Arithmetic progression For a series {an}, if the difference between any two adjacent terms is a constant, then this series is arithmetic progression, and this determined value difference is called tolerance, which is recorded as d; The sum from the first term a 1 to the nth term an is represented as Sn.
Then, the general formula is, and its solution is very important, using the idea of "superposition principle":
Adding the above expressions of n- 1 will eliminate many related terms one by one, and finally an will remain on the left side of the equation, while a 1 and n- 1 d will remain on the right side, thus obtaining the above general term formula.
In addition, the specific derivation of the sum of the first n items in the series is relatively simple, and the above similar superposition method or iterative method can be adopted, which is not repeated here.

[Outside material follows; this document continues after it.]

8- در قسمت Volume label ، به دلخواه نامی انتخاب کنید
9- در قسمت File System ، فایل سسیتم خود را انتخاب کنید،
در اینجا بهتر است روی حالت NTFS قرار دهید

It is worth noting that after the sum of the first n terms Sn is divided by n, a new series with a 1 as the first term and d/2 as the tolerance can be obtained. Using this feature, many series of problems involving Sn can be easily solved.
geometric series
For a series {an}, if the quotient of any two adjacent terms (that is, their ratio) is a constant, then this series is geometric progression, and this constant quotient is called the common ratio q; From the first item a 1 to the n item an, the record is Tn.
Then, the general formula is (that is, a 1 times q to the power of (n- 1), which is derived from the idea of "continuous multiplication principle":
a2=a 1_q,
a3=a2_q,
a4=a3_q,
````````
an=an- 1_q,
Multiply the above-mentioned (n- 1) term, and after eliminating the corresponding term left and right, the left is an, and the right is the product of a 1 and (n- 1) Q, that is, the general term formula is obtained.
In addition, when q= 1, the sum of the first n terms of the sequence TN = a1_ n.
When q≠ 1, the sum of the first n terms of the sequence TN = a1_ (1-q (n))/(1-q).